Scalable Explainability-as-a-Service (XaaS) for Edge AI Systems

Though Explainable AI (XAI) has made significant advancements, its inclusion in edge and IoT systems is typically ad-hoc and inefficient. Most current methods are "coupled" in such a way that they generate explanations simultaneously with model inferences. As a result, these approaches incur redundant computation, high latency and poor scalability when deployed across heterogeneous sets of edge devices. In this work we propose Explainability-as-a-Service (XaaS), a distributed architecture for treating explainability as a first-class system service (as opposed to a model-specific feature). The key innovation in our proposed XaaS architecture is that it decouples inference from explanation generation allowing edge devices to request, cache and verify explanations subject to resource and latency constraints. To achieve this, we introduce three main innovations: (1) A distributed explanation cache with a semantic similarity based explanation retrieval method which significantly reduces redundant computation; (2) A lightweight verification protocol that ensures the fidelity of both cached and newly generated explanations; and (3) An adaptive explanation engine that chooses explanation methods based upon device capability and user requirement. We evaluated the performance of XaaS on three real-world edge-AI use cases: (i) manufacturing quality control; (ii) autonomous vehicle perception; and (iii) healthcare diagnostics. Experimental results show that XaaS reduces latency by 38\% while maintaining high explanation quality across three real-world deployments. Overall, this work enables the deployment of transparent and accountable AI across large scale, heterogeneous IoT systems, and bridges the gap between XAI research and edge-practicality.

翻译：尽管可解释人工智能（XAI）已取得显著进展，但其在边缘和物联网系统中的集成通常缺乏系统性且效率低下。

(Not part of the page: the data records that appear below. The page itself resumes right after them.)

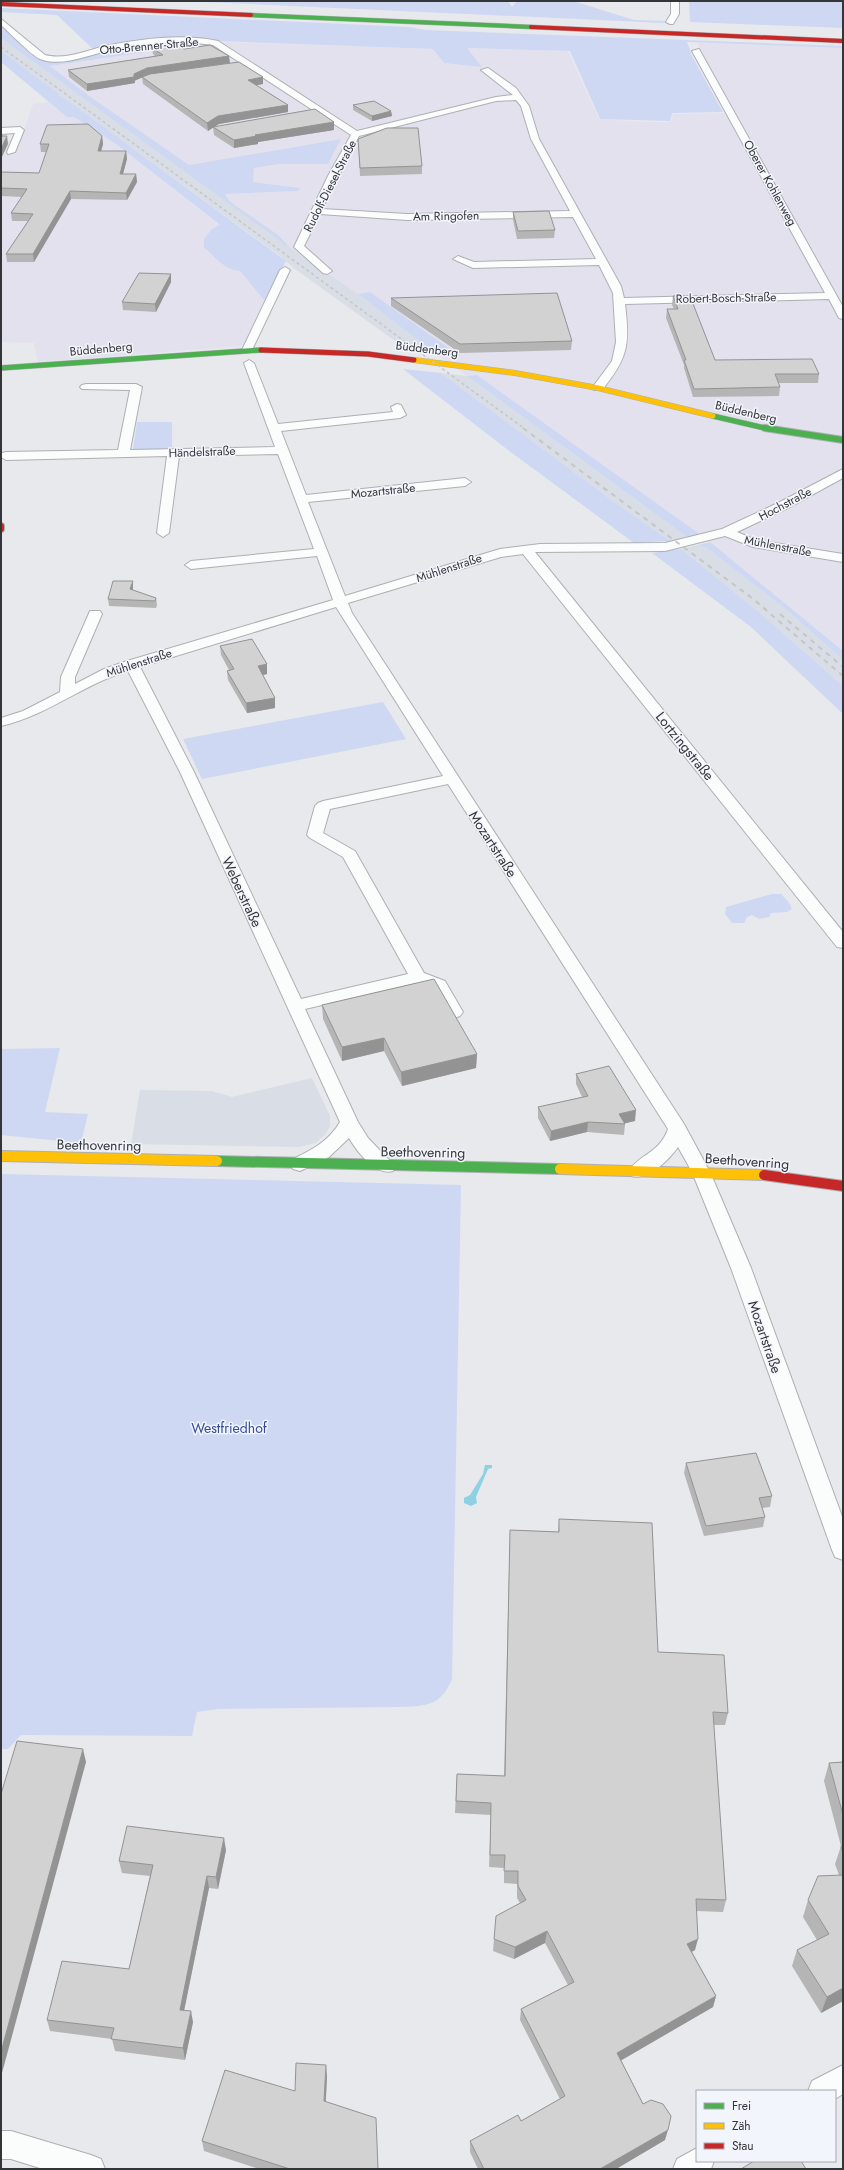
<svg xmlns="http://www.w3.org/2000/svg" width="844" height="2170" viewBox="0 0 844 2170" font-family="Jost,sans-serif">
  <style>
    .built { fill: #d8dde6 }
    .industrial { fill: #e4e1ef }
    .green { fill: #ced8f2 }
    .water { fill: #90d0e5 }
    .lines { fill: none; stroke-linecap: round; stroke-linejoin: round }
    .street-casing { stroke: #aeafb2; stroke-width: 2 }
    .fast-far3-casing { stroke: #aeafb2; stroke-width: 5 }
    .fast-far2-casing { stroke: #aeafb2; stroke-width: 6 }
    .fast-far1-casing { stroke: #aeafb2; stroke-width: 8 }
    .fast-casing { stroke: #aeafb2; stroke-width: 12 }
    .slow-far1-casing { stroke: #aeafb2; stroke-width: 6 }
    .slow-casing { stroke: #aeafb2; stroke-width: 12 }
    .jam-far3-casing { stroke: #aeafb2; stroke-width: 5 }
    .jam-far2-casing { stroke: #aeafb2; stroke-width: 6 }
    .jam-far1-casing { stroke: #aeafb2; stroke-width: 8 }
    .jam-casing { stroke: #aeafb2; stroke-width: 12 }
    .street { fill: #fbfcfc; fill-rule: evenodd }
    .fast-far3 { stroke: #4caf50; stroke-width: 4 }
    .fast-far2 { stroke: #4caf50; stroke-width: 5 }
    .fast-far1 { stroke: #4caf50; stroke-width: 6 }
    .fast { stroke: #4caf50; stroke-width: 10 }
    .slow-far1 { stroke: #ffc107; stroke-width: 5 }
    .slow { stroke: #ffc107; stroke-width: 10 }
    .jam-far3 { stroke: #c62828; stroke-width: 4 }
    .jam-far2 { stroke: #c62828; stroke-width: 5 }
    .jam-far1 { stroke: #c62828; stroke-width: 6 }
    .jam { stroke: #c62828; stroke-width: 10 }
    .rail-far1 { stroke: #c6c6c7; stroke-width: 1.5; stroke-dasharray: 3 3; stroke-linecap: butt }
    .rail { stroke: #c6c6c7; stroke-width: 2; stroke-dasharray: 5 5; stroke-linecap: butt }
    .wall { fill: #b5b5b5 }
    .shaded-wall { fill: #939394 }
    .building { fill: #d2d2d3; stroke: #939394 }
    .labels { text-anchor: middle; stroke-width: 3; stroke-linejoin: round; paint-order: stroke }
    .far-street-label { font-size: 12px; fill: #343538; stroke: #f2f5fc }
    .street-label { font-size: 14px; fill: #343538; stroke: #f2f5fc }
    .park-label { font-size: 14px; fill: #354b95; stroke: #f2f5fc }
  </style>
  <rect width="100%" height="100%" fill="#e7e9ed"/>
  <path class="built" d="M1,38L358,294L429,349L402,346L295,269L279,255L74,105L61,98L58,95V93L9,57L4,56L1,51Z
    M441,373L467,376L687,537L670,541L614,502Z
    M698,545L707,548L788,611L843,660V686L760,613L681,549Z
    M312,1078L330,1116V1126L325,1135L315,1143L300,1147L131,1144L140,1090L212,1091L232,1097Z"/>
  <path class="industrial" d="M215,42L433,49L444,63L482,67L467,48L568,51L599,119L649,122H670L673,114L735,113L697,43L843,48V651L701,535L477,375L467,376L429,349H449L370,292L358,294L290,248L278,235L229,201L225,194L298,191L299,188L253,182L254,168L279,164L340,139L189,165L88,95L50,66Z
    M49,102L67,117H74L116,144L220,226L232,270L240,271L264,300L243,346L38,362L34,343L1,342V141H20L33,104Z"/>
  <path class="green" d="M185,1H508L512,7L517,1H573L634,20L668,21L664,23Z
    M689,1H843V28L690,22Z
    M1,8L409,27L426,30L843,46V48L687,42L692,56L723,112L672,113L670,121L600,119L570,51L467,48L482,67L444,63L433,49L188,40L94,50L57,15L1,12Z
    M1,25L49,60C101,51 153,42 207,43L50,66L88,95L189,165L341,139L328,164H279L254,168L253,182L300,188L298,191L225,194L229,201L278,235L290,248L1,38Z
    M1,51L58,93V95L74,105L286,261L264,300L240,271C224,270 215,257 204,247V239L212,229L220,225L116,144L74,117H67L1,62Z
    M370,292L450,349H429L358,294Z
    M403,369L441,373L614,502L670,541L634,543L508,450Z
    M477,375L701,535L687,537L467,376Z
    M137,422H172V451H139L133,449Z
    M710,542L843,651V660L788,611L707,548L698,545Z
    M681,549L760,613L843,686V714L751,627L652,553Z
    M383,702L406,739L202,779L183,739Z
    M772,894H781L788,901L792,909L787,912L771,913L769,917L759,919L752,915L747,917L744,923H732L725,914L726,907Z
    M60,1048L45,1112L88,1114L81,1143L1,1135V1049Z
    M1,1174L461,1185L452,1679C440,1707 425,1706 398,1707L218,1709L197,1712L192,1736L21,1735L8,1749H1Z"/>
  <path class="water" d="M485,1465H492V1468L488,1469L476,1497L477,1503L471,1506L464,1503V1498L470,1495L483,1474Z"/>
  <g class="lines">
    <defs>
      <path id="street" d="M671,1H679V14L673,24H670L666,22L671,14Z
        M1,19L45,55C64,60 86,51 105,46C139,39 183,33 218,41L357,131L496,97L513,95L481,70L488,68L516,88L529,106L539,139L621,286L624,298L825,293L692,51L699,49L843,307V319L839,318L829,299L625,304C630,345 628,358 602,390H594L592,388L612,361L616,342L613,293L599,265L473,268L453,259L458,256L474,262L596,259L573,217L407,220L320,214L304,246L332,271L327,274L323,273L294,247L328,176L351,135L213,45C181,40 147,44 115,49C93,53 63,68 40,59C31,55 10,33 1,25ZM516,100L521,106L531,139L570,211L407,214L322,209L359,136L496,101Z
        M20,127L24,130L15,152L8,154L7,152L15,133L1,134V128Z
        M285,267L290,270L252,350L251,352H243L242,350L280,270Z
        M249,360L254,363L278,424L393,412L391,407L397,404L401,405L406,415L400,418L281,431L306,495L465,478L471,482L465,486L308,502L345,596L500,549L540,544L665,543L722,529L778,503L843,469V478L786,509L737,532L756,540L843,554V562L753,547L725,536L665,551L535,552L843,932V948L837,947L523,554L501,557L348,603L352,613L684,1124L710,1172L751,1268L843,1519V1560L835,1557L832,1550L731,1268L692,1172L678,1147C669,1160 648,1181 631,1176L629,1171C639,1154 659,1154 668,1129L448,784L330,809L323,833L355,851L424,973L445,981L463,1012L460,1016L454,1018L448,1016L433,989L417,983L305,1009L358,1122L368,1138L395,1166L393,1171C376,1176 357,1152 349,1138L329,1157L300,1171L293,1169L291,1164L293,1159C312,1150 329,1141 340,1122L180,772L128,671C83,684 49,715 1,726V718L23,711L60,692L61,677L90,611H100L102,614L75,677V684L104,669L127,661L333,600L317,556L191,569L185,565L191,561L314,549L278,454L179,456L169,533L163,537L157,533L167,456L6,460L1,457L2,453L6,452L118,450L130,390L82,389L80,387L82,385L86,384H136L142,387L130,450L275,447L244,363ZM336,607L443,776L323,801L318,803L315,806L307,835L310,838L343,857L408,974L301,999L194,772L140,667Z
        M843,2065V2094L835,2099V2091H808L812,2081Z
        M1,2131H11L91,2155L101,2159L105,2169H43L11,2159H1Z
        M697,2148V2161H714L711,2169H673L677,2159Z"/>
      <path id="fast-far3" d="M251,15L531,27"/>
      <path id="fast-far2" d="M1,368L261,350
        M713,416L769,429"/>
      <path id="fast-far1" d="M765,428L843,440"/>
      <path id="fast" d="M217,1161L560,1169"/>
      <path id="slow-far1" d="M414,360L515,373L598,388L713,416"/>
      <path id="slow" d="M1,1156L217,1161
        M560,1169L764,1175"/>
      <path id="jam-far3" d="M1,4L251,15
        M531,27L843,41"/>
      <path id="jam-far2" d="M261,350L368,354L414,360"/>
      <path id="jam-far1" d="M1,526V529"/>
      <path id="jam" d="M764,1175L843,1186"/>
    </defs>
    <use href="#street" class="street-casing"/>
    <use href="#fast-far3" class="fast-far3-casing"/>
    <use href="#fast-far2" class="fast-far2-casing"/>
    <use href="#fast-far1" class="fast-far1-casing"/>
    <use href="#fast" class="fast-casing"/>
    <use href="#slow-far1" class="slow-far1-casing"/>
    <use href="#slow" class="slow-casing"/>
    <use href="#jam-far3" class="jam-far3-casing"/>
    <use href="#jam-far2" class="jam-far2-casing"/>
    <use href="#jam-far1" class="jam-far1-casing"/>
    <use href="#jam" class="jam-casing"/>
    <use href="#street" class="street"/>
    <use href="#fast-far3" class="fast-far3"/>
    <use href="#fast-far2" class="fast-far2"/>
    <use href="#fast-far1" class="fast-far1"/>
    <use href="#fast" class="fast"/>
    <use href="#slow-far1" class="slow-far1"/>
    <use href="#slow" class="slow"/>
    <use href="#jam-far3" class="jam-far3"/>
    <use href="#jam-far2" class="jam-far2"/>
    <use href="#jam-far1" class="jam-far1"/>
    <use href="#jam" class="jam"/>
    <path class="rail-far1" d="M1,47L525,429"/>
    <path class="rail" d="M523,428L752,598L843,676
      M780,614L843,667"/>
  </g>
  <path class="wall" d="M152,48L184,49L230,63L148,75L134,81L135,83L87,91L69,77L68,70L155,56L153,54Z
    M142,77L263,84L256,85L288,105V112L219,124L213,127L334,122V130L258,142V144L234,148L214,135L213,127L208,131L143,84Z
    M353,105L391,111L392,116L372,121L353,110Z
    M102,136L103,144L101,151H126L127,159L123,174H136L137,182L127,200L71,199L34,262H7L6,254L28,221H12L11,213L22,197L1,196V172L39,173L46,152H41L40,144Z
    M358,139L422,166V174L360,176Z
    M513,212L555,230L554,238L517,239L513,220Z
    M171,274V282L156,312L123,310L122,302Z
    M673,296L715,360L819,374L818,383H778L780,387L779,396L693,397L684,368V365L666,318L667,309H674L672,305Z
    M391,298L572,341L571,350L460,353L391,306Z
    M133,581V590L156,598L157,605L156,608L109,606L108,599Z
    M220,646L267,674L263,675L275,708L247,713L228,680L227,671L229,670L221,655Z
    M322,1005L477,1054L476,1068L402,1086L384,1051L342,1061L323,1019Z
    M576,1074L635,1121L625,1123V1124L624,1135L587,1132L550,1141L538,1118V1107L582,1097L576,1084Z
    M686,1463L772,1496L770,1507L762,1508L765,1517L763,1527L704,1536L684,1473Z
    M559,1519L658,1652L728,1713L725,1725H713L726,1900L723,1912L696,1911L695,1950L692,1952L716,1996L713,2007L621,2060L643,2104L665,2140L616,2169H478L470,2152V2141L521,2121L560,2099L520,2020L521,2009L568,1985L545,1943L514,1959L493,1951L494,1939L520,1903L517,1898V1884L504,1883V1868L489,1867L491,1815L455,1813L457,1774L504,1776L510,1530L558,1532Z
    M843,1762V2001L821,2013L792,1966L797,1950L817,1940L803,1917L808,1900L839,1875L835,1864L841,1846L824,1781L829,1763Z
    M226,1850L218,1889L209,1888L184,2010L193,2022L185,2060L115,2051L112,2039L50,2031L47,2020L129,1969L150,1876L122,1873L119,1861Z
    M327,2076L326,2101L378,2169H259L204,2151L202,2141L295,2091Z"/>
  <path class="shaded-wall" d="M229,56L230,63L148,75L134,81V74L147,68Z
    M134,77L135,83L87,91V84Z
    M263,77V84L248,87V80Z
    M288,105V112L219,124L208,131L207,123L218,116Z
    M391,111L392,116L372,121V116Z
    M334,122V130L258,142V144L234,148V140L255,135Z
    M7,136L8,144L1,159V149Z
    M102,136L103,144L99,159L98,151Z
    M126,151L127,159L121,181L120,174Z
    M136,174L137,182L127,200L126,193Z
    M70,191L71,199L34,262L33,254Z
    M171,274V282L156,312L155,304Z
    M133,581V588L131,595L130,589Z
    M267,664V674L259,676L258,666Z
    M275,698V708L247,713L246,703Z
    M384,1038V1051L342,1061V1047Z
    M477,1054L476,1068L402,1086L401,1072Z
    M636,1110L635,1121L622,1124L619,1114Z
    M588,1122L587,1132L550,1141L551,1131Z
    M83,1749L86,1762L2,2073L1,2070V2052Z
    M224,1838L226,1850L218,1889L216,1877Z
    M207,1876L209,1888L182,2021L180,2010Z
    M547,1931L545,1943L514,1959L515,1947Z
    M698,1939L695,1950L685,1955L687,1944Z
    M843,1988V2001L821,2013L827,1997Z
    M716,1996L713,2007L615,2064L617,2053Z
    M191,2011L193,2022L185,2060L183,2048Z
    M326,2065L327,2076L325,2112L324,2101Z
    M668,2130L665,2140L616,2169H600Z"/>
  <path class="building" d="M176,44L184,49L210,45L229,56L147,68L134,74V77L87,84L68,70L163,55L152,48Z
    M239,62L263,77L248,80L288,105L218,116L207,123L142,77L150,74Z
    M374,101L391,111L372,116L353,105Z
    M315,109L334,122L255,135L257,136L234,140L213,127Z
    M88,124L102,136L98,151H126L120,174H136L126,193L70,191L33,254H6L33,214L11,213L27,189L1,188V172L39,173L49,144H40L47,125Z
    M387,128H418L422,166L360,168L358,139Z
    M1,136H7L1,149Z
    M549,211L555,230L518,231L513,212Z
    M139,273L171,274L155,304L122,302Z
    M557,293L572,341L460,344L391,298Z
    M673,296H690L715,360L812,359L819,374H775L780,387L694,389L684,360H686L667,309H678Z
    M113,581H133L130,589L156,598L155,601L108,599Z
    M252,639L267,664L258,666L275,698L246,703L227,671L234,669L220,646Z
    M434,979L477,1054L401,1072L384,1038L342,1047L322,1005Z
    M609,1066L636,1110L619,1114L625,1124L588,1122L551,1131L538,1107L588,1096L576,1074Z
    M756,1453L772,1496L759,1498L765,1517L706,1526L686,1463Z
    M559,1519L652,1523L658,1652L724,1655L728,1713L713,1712L726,1900L696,1899L698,1939L687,1944L716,1996L617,2053L643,2104L651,2100L663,2104L671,2116L668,2130L600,2169H484L470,2141L518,2115L521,2121L565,2096L521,2009L574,1982L547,1931L515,1947L494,1939L496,1916L526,1900L518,1886V1871H504L505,1855H490L491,1803L456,1801L457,1774L505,1776L510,1530L559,1532Z
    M17,1741L83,1749L1,2052V1794Z
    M843,1762V1815L829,1763Z
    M127,1826L224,1838L216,1877L207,1876L180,2010L191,2011L183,2048L111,2039L114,2028L47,2020L62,1961L129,1969L153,1865L119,1861Z
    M841,1846H843V1854Z
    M843,1875V1988L827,1997L797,1950L829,1934L808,1900L818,1876Z
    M296,2063L326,2065L324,2101L376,2118L378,2169H290L202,2141L225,2070L295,2091Z
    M754,2161H801L806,2169H741Z"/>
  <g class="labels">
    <g class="far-street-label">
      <text transform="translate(149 46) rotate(-5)" y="4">Otto-Brenner-Straße</text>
      <text transform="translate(770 183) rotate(61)" y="4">Oberer Kohlenweg</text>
      <text transform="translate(330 186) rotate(-63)" y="4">Rudolf-Diesel-Straße</text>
      <text transform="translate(446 216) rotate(-1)" y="4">Am Ringofen</text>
      <text transform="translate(726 298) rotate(-1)" y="4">Robert-Bosch-Straße</text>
      <text transform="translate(101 349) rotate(-5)" y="4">Büddenberg</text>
      <text transform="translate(427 349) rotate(7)" y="4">Büddenberg</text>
      <text transform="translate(746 412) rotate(13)" y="4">Büddenberg</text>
      <text transform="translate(202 452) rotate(-2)" y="4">Händelstraße</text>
      <text transform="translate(383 491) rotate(-6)" y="4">Mozartstraße</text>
      <text transform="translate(785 504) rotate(-28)" y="4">Hochstraße</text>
      <text transform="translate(778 546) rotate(11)" y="4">Mühlenstraße</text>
      <text transform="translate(449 568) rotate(-18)" y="4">Mühlenstraße</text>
      <text transform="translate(139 663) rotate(-18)" y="4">Mühlenstraße</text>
    </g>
    <g class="street-label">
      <text transform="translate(685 746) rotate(51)" y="5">Lortzingstraße</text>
      <text transform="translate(493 844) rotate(57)" y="5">Mozartstraße</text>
      <text transform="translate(242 892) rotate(65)" y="5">Weberstraße</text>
      <text transform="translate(99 1145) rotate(1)" y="5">Beethovenring</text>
      <text transform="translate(423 1152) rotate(1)" y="5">Beethovenring</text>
      <text transform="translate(747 1161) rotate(4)" y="5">Beethovenring</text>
      <text transform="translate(765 1337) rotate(71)" y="5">Mozartstraße</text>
    </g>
    <g class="park-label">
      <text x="229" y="1433">Westfriedhof</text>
    </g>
  </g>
  <rect width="844" height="2170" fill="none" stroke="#343538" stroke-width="4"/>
  <rect x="696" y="2090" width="140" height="72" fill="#f2f5fc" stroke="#a6a8ae"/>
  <rect x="704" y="2103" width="20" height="6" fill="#4caf50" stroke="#a6a8ae"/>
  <text x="732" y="2110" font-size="12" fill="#343538">Frei</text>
  <rect x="704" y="2123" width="20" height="6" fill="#ffc107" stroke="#a6a8ae"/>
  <text x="732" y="2130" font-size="12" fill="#343538">Zäh</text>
  <rect x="704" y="2143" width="20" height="6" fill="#c62828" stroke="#a6a8ae"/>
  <text x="732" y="2150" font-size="12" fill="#343538">Stau</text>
</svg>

当前大多数方法以"紧耦合"的方式实现，即在模型推理的同时生成解释。因此，当这些方法部署在异构的边缘设备集群时，会产生冗余计算、高延迟和较差的可扩展性。本文提出解释即服务（XaaS），一种将解释性作为一等系统服务（而非模型特定功能）的分布式架构。我们提出的XaaS架构的核心创新在于将推理与解释生成解耦，允许边缘设备在资源和延迟约束下请求、缓存和验证解释。为实现此目标，我们引入了三项主要创新：（1）基于语义相似度的解释检索分布式解释缓存，显著减少冗余计算；（2）轻量级验证协议，确保缓存及新生成解释的保真度；（3）自适应解释引擎，根据设备能力和用户需求选择解释方法。我们在三个真实边缘AI应用场景中评估了XaaS的性能：（i）制造业质量控制；（ii）自动驾驶车辆感知；（iii）医疗健康诊断。实验结果表明，在三个实际部署场景中，XaaS在保持高解释质量的同时将延迟降低了38%。总体而言，本研究实现了透明可信AI在大规模异构物联网系统中的部署，弥合了XAI研究与边缘应用实践之间的鸿沟。